I ran CNVkit as usual in the batch
mode for >100 whole exome mice samples. Then I generated bed
files (one per sample) to get the integer values for the aberrant copy number per segment in each sample as follows:
cnvkit.py export bed -x male WholeExomeMouseSample_1.cns -o WholeExomeMouseSample_1.cns.bed
The output bed
file for a given sample is something like this:
2 87071181 90429432 WholeExomeMouseSample_1 3
2 90429932 111291758 WholeExomeMouseSample_1 3
2 111292258 111646005 WholeExomeMouseSample_1 4
3 29357078 91552512 WholeExomeMouseSample_1 3
3 92014572 114061589 WholeExomeMouseSample_1 3
3 114206302 159934364 WholeExomeMouseSample_1 3
5 3344361 14678781 WholeExomeMouseSample_1 3
5 145365571 146184973 WholeExomeMouseSample_1 3
6 15324588 18681705 WholeExomeMouseSample_1 13
7 34218228 34911854 WholeExomeMouseSample_1 3
...
Now, I want to find the total genomic length (in base-pair) of all segments having aberrant copy number in a given sample (let's call it L_alter_CNA
).
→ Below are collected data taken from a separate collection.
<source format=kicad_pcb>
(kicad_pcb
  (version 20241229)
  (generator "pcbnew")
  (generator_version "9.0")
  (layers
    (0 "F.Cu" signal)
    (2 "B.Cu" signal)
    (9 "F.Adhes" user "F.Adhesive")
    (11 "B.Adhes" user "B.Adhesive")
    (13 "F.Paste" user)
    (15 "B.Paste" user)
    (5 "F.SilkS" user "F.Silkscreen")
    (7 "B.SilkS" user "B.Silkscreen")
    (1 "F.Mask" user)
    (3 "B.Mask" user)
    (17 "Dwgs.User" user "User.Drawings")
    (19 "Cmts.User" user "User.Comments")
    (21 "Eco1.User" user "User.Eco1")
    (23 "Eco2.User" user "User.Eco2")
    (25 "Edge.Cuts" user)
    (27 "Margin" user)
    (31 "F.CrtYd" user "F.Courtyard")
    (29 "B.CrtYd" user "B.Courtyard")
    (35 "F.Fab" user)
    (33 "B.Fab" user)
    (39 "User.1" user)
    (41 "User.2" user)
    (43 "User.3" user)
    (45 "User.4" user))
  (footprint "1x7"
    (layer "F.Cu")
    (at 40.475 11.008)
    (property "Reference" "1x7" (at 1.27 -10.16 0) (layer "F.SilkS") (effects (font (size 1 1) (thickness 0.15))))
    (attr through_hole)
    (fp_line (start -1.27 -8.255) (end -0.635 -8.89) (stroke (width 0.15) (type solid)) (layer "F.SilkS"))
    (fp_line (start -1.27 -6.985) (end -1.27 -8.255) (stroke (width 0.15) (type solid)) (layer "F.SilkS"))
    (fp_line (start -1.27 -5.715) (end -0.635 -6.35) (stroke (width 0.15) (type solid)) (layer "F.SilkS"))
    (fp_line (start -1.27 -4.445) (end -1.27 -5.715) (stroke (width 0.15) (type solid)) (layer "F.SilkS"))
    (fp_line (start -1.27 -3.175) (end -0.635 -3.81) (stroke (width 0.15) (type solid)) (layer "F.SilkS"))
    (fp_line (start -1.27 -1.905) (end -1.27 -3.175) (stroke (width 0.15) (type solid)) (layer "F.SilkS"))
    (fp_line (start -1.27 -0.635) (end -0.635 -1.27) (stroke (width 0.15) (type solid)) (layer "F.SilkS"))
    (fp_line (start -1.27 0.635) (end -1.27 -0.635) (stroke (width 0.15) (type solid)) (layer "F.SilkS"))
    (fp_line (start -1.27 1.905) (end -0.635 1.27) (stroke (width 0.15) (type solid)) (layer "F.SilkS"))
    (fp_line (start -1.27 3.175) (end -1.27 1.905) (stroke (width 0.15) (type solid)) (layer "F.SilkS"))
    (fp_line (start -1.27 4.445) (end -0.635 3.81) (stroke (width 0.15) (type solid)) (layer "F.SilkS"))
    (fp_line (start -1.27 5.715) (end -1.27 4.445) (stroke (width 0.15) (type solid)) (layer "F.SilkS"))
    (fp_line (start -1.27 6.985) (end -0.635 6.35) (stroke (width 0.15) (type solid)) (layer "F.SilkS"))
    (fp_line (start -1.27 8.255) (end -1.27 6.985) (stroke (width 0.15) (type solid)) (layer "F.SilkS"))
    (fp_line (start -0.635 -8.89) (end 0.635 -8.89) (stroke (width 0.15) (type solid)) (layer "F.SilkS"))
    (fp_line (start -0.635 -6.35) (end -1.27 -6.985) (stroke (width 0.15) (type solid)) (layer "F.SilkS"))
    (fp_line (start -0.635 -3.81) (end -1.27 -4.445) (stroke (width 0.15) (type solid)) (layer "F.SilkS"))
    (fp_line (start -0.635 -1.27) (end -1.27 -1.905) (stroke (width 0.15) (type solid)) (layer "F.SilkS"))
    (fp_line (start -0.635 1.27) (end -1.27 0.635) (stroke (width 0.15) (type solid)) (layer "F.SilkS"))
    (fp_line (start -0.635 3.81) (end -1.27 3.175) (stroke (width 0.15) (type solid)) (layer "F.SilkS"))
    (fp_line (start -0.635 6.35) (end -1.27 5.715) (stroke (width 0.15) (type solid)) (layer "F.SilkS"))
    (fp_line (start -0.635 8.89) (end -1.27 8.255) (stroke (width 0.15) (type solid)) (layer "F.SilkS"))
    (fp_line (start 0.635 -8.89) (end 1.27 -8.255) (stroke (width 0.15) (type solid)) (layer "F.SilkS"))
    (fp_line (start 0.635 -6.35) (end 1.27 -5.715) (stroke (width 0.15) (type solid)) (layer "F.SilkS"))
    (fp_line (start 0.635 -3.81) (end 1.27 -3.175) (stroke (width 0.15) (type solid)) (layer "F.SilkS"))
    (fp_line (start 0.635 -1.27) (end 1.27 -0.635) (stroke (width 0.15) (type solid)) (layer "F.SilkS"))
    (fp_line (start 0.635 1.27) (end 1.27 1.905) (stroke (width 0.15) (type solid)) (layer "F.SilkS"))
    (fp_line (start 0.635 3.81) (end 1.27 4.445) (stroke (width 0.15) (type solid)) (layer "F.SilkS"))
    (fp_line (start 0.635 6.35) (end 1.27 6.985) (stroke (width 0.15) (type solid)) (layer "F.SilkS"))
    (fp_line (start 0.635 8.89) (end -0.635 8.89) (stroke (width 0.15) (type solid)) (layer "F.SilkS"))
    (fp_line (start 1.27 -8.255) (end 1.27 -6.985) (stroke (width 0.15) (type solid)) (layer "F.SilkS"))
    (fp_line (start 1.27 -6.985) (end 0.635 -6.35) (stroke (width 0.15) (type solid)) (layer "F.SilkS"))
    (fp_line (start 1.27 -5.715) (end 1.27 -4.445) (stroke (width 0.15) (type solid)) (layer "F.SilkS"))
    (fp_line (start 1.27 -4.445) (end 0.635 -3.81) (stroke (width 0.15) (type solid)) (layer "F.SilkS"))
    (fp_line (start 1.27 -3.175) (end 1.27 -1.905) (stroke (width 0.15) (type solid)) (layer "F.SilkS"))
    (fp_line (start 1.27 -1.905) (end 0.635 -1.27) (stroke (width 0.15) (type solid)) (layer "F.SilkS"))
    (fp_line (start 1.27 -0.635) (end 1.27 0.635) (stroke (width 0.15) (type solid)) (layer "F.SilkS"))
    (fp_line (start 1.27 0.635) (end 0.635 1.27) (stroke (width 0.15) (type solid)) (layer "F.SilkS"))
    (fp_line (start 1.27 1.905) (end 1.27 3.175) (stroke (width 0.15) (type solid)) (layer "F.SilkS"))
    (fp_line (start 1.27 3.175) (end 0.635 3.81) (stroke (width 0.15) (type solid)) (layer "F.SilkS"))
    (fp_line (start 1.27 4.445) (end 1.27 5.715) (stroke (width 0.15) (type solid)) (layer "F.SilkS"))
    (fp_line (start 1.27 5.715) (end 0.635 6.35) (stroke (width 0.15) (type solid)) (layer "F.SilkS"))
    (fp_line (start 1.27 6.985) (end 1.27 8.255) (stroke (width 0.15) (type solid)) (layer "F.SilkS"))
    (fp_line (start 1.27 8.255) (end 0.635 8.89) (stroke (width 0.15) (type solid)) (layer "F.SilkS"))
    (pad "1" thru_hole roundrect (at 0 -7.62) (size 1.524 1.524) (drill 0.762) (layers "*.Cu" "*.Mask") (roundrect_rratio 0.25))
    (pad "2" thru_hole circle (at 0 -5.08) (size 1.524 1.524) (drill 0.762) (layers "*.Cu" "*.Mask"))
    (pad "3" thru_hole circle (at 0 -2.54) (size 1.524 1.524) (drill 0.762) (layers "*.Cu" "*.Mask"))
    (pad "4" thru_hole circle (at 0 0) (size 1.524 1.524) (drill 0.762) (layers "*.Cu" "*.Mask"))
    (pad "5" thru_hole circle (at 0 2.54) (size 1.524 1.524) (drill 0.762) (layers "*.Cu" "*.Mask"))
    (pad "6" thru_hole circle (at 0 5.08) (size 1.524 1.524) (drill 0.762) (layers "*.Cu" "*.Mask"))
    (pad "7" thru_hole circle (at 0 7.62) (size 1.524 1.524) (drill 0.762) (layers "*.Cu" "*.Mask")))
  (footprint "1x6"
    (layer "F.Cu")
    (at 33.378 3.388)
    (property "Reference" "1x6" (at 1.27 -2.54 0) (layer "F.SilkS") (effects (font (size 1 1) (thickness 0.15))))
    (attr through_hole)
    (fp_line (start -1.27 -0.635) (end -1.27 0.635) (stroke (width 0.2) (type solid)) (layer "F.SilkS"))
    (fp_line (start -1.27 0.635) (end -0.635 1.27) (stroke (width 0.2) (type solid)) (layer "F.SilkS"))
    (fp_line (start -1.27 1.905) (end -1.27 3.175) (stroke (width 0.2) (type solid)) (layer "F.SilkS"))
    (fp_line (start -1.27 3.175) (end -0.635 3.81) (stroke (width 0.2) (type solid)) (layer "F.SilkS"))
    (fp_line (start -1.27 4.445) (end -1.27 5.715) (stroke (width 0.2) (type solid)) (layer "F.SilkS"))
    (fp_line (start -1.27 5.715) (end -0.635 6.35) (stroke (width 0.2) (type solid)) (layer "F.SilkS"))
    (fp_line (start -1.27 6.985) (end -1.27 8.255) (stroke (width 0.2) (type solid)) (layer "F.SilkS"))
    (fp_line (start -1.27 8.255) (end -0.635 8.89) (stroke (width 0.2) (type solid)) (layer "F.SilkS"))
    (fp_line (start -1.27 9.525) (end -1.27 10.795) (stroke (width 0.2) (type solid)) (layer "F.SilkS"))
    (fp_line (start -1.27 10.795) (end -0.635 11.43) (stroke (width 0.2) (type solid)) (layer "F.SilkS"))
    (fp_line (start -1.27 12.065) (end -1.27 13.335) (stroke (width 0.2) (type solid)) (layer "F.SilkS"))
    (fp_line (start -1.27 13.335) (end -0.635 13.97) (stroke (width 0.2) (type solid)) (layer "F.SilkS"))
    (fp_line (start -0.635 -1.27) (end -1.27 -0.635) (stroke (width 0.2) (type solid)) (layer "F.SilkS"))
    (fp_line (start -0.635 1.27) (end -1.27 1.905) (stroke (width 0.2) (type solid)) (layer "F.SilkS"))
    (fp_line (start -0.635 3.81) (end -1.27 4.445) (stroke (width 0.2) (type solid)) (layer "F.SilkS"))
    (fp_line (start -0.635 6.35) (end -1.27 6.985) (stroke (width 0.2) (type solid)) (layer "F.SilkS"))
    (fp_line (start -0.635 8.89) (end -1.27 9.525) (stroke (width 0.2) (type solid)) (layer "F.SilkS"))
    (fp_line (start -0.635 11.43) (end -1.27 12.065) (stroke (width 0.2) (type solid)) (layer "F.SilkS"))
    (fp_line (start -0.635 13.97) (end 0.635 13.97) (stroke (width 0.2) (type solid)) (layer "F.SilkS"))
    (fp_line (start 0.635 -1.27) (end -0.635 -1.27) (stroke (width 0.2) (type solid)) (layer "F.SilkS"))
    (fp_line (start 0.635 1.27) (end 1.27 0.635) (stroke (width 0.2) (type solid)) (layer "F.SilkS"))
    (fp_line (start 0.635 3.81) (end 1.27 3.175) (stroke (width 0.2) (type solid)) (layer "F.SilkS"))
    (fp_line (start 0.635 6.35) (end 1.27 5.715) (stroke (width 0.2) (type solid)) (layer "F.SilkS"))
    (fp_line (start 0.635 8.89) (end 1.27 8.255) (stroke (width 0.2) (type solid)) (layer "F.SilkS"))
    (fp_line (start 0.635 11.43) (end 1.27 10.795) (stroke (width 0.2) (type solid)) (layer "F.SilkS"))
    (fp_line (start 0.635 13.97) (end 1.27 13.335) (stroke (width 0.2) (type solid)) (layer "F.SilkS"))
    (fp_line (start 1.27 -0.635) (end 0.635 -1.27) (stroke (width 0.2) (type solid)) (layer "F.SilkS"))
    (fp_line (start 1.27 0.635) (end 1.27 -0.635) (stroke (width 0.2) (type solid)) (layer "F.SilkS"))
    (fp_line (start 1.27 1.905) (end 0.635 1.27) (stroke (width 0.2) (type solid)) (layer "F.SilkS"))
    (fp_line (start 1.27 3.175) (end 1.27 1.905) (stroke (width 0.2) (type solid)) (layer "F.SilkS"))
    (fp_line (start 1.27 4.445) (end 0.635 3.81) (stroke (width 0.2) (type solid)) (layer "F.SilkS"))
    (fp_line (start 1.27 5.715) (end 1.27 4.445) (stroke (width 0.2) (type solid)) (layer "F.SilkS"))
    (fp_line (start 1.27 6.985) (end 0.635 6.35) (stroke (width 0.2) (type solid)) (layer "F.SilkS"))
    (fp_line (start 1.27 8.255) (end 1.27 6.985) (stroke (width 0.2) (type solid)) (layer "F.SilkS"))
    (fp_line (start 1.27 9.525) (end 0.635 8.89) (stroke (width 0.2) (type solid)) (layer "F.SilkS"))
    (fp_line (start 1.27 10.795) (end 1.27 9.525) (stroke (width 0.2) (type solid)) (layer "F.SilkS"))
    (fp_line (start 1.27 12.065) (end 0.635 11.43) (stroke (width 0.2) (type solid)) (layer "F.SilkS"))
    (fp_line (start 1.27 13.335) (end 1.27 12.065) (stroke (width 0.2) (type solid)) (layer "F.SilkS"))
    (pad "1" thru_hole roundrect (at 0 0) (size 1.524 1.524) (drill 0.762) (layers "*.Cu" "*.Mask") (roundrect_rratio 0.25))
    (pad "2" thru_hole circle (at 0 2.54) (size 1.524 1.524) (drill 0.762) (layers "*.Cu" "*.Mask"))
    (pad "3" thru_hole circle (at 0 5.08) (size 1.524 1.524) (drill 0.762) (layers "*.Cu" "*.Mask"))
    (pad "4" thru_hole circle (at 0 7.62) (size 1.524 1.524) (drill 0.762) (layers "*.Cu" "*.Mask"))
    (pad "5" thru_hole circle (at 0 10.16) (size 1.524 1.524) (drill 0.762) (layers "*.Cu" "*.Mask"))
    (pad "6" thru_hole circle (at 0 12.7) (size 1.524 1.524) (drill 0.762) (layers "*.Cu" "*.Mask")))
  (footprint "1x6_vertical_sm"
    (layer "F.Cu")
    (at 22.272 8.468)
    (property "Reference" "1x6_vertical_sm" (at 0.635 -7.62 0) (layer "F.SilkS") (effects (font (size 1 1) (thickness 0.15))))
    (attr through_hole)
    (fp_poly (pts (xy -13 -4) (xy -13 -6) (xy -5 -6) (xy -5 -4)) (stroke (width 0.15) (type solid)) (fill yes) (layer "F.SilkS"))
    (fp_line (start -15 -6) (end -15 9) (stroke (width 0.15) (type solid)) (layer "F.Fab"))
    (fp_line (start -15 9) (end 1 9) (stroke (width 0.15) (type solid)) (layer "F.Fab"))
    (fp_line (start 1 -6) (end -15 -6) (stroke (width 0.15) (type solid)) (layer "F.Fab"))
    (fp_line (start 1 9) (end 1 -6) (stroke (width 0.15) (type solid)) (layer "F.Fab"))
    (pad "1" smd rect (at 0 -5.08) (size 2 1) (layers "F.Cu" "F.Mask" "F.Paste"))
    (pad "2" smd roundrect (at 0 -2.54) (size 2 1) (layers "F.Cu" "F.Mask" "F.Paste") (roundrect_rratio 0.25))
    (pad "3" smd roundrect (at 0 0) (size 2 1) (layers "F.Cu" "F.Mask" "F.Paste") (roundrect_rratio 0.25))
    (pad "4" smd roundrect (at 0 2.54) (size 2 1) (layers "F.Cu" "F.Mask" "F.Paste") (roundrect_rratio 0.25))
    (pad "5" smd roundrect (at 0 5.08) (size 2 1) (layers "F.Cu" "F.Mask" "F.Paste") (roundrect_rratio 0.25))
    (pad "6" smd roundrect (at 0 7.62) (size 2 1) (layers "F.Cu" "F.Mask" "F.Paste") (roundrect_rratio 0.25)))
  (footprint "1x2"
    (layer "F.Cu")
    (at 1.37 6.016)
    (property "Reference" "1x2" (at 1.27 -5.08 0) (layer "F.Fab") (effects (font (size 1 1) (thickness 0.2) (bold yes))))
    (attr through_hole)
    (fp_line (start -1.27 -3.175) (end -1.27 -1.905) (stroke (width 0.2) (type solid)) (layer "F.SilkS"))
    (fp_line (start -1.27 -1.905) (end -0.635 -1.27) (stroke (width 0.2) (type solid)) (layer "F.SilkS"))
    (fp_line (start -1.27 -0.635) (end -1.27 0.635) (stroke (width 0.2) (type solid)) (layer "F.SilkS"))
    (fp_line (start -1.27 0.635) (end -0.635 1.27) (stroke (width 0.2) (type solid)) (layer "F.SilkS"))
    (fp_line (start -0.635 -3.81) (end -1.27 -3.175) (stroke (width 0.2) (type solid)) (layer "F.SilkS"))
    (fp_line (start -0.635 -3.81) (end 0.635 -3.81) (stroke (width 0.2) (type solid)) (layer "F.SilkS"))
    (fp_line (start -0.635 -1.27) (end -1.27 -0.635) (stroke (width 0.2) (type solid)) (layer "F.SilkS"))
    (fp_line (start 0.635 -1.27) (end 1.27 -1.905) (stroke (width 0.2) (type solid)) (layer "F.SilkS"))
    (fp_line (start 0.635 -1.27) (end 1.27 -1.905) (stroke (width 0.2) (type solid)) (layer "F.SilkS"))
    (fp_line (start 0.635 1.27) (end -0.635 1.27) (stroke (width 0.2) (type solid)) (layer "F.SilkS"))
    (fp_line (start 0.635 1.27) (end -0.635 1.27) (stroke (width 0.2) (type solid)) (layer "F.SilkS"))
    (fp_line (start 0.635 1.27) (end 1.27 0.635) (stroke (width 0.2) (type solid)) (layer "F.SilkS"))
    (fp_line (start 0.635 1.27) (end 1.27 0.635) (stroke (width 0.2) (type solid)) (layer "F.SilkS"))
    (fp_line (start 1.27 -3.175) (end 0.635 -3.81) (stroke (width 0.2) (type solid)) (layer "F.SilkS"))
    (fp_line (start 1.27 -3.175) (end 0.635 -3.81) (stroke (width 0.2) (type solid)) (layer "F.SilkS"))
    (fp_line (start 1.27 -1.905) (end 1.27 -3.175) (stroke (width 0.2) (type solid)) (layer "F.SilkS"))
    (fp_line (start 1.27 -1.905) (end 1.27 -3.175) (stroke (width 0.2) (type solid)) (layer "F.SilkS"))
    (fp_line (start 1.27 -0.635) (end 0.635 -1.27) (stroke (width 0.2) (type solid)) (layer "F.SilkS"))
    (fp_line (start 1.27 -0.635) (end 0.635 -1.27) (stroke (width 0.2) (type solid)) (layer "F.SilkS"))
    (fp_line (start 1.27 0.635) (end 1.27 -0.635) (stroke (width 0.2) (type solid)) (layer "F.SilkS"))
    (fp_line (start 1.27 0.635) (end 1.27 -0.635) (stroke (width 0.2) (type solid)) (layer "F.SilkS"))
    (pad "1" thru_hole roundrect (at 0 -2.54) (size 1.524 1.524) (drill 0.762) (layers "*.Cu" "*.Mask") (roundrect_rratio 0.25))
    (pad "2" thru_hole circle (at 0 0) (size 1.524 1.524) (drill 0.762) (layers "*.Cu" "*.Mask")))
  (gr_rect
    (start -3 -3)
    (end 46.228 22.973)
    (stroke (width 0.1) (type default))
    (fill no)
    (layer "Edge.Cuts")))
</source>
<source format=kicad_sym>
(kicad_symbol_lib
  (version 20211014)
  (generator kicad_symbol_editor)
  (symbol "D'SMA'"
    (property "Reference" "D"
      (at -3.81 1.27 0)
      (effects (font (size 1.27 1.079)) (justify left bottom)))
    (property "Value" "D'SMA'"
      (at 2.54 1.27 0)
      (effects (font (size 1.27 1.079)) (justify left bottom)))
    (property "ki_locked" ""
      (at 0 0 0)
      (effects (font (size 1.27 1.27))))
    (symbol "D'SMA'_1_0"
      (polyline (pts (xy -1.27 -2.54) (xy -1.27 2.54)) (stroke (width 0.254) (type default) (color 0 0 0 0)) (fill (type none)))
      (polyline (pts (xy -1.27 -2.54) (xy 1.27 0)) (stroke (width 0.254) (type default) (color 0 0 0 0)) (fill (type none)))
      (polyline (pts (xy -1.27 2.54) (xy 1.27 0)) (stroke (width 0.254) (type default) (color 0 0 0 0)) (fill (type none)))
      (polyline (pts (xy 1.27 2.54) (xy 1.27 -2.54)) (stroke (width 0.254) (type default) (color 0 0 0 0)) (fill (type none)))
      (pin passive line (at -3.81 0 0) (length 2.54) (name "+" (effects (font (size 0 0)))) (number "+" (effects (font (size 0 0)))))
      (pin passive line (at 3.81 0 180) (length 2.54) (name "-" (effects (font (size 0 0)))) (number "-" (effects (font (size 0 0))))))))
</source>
In other words, I need the total length of the altered portion of the genome (based on copy number alteration). We can simply calculate this (I think!) by summing over end - start
for all lines in the above bed
file.
However, for most samples, L_alter_CNA
is several fold larger than the real exonic length of the sample.
Why is this? What do I miss here? Or maybe I misunderstand the bed
files generated by CNVkit?
Thank you!
You're right! I have no idea how CNVkit came up with this large contig. I exactly followed their procedure. Hope @Eric Talevich (developer of CNVkit) comments on this.